Top of DATASET RECORDS

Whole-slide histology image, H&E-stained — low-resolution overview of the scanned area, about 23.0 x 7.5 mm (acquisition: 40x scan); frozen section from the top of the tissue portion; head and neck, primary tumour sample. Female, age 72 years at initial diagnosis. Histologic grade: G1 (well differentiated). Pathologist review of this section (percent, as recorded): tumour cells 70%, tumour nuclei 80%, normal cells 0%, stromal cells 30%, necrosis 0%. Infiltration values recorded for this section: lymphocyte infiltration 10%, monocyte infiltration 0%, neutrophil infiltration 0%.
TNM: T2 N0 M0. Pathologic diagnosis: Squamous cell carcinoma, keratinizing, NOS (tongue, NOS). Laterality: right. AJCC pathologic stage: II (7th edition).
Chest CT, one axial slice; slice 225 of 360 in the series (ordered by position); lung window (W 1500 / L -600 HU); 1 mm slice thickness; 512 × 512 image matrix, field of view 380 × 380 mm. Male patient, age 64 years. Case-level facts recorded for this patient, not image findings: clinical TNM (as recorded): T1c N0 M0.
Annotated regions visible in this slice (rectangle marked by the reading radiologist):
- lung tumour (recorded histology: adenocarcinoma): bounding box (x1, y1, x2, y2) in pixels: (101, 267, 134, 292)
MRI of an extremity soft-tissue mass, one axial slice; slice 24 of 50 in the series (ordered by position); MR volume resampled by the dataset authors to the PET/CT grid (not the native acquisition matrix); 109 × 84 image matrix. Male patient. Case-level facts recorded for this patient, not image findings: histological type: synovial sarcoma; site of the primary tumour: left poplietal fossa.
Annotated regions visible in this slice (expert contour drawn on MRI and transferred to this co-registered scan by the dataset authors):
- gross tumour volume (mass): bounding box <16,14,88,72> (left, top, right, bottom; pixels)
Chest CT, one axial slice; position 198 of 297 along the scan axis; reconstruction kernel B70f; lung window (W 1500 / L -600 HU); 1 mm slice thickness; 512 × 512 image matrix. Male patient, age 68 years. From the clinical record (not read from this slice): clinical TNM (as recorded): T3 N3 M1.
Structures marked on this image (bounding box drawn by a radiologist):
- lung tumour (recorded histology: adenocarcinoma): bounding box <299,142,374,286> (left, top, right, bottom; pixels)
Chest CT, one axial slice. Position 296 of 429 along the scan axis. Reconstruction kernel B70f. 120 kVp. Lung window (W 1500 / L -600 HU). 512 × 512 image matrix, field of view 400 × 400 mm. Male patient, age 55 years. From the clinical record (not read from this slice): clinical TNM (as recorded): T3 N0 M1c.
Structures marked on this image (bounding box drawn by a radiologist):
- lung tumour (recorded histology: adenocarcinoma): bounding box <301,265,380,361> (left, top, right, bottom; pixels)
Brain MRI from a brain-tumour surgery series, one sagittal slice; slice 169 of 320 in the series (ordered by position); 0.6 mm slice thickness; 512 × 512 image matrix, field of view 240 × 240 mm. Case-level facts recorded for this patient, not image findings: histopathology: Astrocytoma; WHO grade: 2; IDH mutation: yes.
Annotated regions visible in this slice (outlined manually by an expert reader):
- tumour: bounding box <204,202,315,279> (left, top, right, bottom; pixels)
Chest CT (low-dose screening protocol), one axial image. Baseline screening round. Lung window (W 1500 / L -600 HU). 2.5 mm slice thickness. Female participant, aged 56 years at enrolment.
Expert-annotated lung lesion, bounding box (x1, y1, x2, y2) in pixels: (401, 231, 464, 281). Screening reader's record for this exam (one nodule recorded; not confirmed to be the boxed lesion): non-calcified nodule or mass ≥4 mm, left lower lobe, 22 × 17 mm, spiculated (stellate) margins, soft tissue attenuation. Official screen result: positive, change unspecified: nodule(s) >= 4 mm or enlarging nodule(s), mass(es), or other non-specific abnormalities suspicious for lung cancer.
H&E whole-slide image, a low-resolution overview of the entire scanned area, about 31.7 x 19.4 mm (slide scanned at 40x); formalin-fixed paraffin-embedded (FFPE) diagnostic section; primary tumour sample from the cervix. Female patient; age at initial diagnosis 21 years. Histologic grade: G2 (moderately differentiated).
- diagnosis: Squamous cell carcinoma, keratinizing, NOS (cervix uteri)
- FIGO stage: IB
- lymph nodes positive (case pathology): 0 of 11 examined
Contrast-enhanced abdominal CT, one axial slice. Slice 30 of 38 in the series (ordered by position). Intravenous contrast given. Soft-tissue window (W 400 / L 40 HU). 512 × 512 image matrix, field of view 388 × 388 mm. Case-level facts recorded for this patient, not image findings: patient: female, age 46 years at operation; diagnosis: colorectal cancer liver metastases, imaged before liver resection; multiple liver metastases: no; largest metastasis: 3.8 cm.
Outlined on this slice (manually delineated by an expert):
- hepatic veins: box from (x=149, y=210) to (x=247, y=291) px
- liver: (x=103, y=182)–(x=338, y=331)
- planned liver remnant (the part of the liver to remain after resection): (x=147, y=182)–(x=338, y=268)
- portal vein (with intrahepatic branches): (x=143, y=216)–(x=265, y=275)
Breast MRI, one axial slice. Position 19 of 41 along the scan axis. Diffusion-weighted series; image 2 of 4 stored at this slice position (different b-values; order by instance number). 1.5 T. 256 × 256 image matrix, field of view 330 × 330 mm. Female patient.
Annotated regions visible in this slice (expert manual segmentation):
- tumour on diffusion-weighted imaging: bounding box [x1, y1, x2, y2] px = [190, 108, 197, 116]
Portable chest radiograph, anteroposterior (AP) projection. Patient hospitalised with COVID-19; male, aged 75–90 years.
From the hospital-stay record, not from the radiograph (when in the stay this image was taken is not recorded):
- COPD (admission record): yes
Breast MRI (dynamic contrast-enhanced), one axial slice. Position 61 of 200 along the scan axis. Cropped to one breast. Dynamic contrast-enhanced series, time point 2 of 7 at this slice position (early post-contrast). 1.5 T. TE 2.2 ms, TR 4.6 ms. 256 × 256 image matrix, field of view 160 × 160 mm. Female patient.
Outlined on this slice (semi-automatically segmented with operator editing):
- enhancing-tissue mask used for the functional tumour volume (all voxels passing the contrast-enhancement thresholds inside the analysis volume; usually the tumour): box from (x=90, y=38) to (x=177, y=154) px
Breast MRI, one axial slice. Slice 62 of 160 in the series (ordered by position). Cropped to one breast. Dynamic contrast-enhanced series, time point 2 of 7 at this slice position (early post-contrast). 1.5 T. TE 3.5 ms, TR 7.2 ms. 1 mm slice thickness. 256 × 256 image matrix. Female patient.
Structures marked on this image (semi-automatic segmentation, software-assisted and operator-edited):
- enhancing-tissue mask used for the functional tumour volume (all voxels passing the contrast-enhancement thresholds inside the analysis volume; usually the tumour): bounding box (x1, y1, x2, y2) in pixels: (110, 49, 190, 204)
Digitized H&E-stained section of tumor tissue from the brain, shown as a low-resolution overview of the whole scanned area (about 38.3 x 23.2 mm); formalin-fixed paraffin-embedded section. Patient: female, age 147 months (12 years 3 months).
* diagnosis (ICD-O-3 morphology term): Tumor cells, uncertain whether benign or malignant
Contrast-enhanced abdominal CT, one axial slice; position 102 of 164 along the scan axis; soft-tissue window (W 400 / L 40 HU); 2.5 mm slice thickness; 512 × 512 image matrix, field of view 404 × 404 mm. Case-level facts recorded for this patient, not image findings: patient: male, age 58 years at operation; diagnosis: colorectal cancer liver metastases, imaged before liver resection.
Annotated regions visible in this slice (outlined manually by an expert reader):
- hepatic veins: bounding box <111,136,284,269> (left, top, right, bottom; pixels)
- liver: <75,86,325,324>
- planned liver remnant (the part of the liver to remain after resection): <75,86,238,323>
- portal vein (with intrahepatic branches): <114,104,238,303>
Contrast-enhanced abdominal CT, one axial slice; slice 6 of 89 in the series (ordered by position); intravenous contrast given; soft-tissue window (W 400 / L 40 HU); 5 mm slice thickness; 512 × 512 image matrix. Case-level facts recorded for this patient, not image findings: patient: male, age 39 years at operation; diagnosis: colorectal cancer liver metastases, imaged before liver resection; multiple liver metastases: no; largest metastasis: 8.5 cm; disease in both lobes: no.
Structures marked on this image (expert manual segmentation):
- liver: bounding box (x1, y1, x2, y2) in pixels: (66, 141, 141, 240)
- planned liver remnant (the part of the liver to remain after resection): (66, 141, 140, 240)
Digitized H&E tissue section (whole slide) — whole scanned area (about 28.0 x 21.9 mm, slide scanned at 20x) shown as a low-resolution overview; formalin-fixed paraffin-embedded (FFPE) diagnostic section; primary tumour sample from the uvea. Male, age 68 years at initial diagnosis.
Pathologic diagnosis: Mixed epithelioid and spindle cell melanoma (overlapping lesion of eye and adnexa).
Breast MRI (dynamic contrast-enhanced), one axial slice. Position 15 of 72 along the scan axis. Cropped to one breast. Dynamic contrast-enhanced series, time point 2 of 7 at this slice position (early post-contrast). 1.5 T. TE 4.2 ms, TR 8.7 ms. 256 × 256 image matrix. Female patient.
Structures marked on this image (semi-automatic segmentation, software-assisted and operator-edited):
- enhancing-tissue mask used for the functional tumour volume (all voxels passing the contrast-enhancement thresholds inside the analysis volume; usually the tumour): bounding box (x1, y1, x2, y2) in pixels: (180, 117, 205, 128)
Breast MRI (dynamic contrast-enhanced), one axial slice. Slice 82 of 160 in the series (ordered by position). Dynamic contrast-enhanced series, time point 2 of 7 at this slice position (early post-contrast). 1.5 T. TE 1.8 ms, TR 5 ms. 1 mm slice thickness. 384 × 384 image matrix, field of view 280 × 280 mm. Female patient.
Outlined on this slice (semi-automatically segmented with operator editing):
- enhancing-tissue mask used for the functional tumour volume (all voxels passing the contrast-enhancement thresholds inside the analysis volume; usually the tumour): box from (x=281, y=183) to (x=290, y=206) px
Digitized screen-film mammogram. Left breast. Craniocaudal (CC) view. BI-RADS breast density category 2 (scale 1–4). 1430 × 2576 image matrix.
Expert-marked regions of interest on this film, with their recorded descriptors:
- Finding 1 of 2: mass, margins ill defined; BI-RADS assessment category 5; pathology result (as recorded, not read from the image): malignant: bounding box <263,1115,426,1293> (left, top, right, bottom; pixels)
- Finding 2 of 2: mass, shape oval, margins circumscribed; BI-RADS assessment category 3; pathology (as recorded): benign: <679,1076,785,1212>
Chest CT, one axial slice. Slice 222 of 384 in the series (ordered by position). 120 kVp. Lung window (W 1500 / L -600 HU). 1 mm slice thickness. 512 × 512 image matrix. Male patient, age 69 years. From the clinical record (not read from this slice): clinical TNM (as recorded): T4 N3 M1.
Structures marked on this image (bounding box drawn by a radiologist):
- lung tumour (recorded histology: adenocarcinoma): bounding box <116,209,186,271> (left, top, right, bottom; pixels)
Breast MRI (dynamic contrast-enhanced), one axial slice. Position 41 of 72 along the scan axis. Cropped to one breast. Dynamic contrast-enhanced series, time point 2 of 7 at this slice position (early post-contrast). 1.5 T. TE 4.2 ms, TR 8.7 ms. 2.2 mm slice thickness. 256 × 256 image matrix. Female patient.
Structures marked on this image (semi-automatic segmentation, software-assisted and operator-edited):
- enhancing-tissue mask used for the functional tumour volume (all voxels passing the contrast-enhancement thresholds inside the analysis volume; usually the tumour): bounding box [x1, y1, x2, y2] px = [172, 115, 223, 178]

Bottom of DATASET RECORDS

**TASK TO CARRY OUT:**
Only the lines from the beginning of the data above through the line containing "267, 134, 292)" should be repeated, exactly as they appear.

**RESPONSE:**
Whole-slide histology image, H&E-stained — low-resolution overview of the scanned area, about 23.0 x 7.5 mm (acquisition: 40x scan); frozen section from the top of the tissue portion; head and neck, primary tumour sample. Female, age 72 years at initial diagnosis. Histologic grade: G1 (well differentiated). Pathologist review of this section (percent, as recorded): tumour cells 70%, tumour nuclei 80%, normal cells 0%, stromal cells 30%, necrosis 0%. Infiltration values recorded for this section: lymphocyte infiltration 10%, monocyte infiltration 0%, neutrophil infiltration 0%.
TNM: T2 N0 M0. Pathologic diagnosis: Squamous cell carcinoma, keratinizing, NOS (tongue, NOS). Laterality: right. AJCC pathologic stage: II (7th edition).
Chest CT, one axial slice; slice 225 of 360 in the series (ordered by position); lung window (W 1500 / L -600 HU); 1 mm slice thickness; 512 × 512 image matrix, field of view 380 × 380 mm. Male patient, age 64 years. Case-level facts recorded for this patient, not image findings: clinical TNM (as recorded): T1c N0 M0.
Annotated regions visible in this slice (rectangle marked by the reading radiologist):
- lung tumour (recorded histology: adenocarcinoma): bounding box (x1, y1, x2, y2) in pixels: (101, 267, 134, 292)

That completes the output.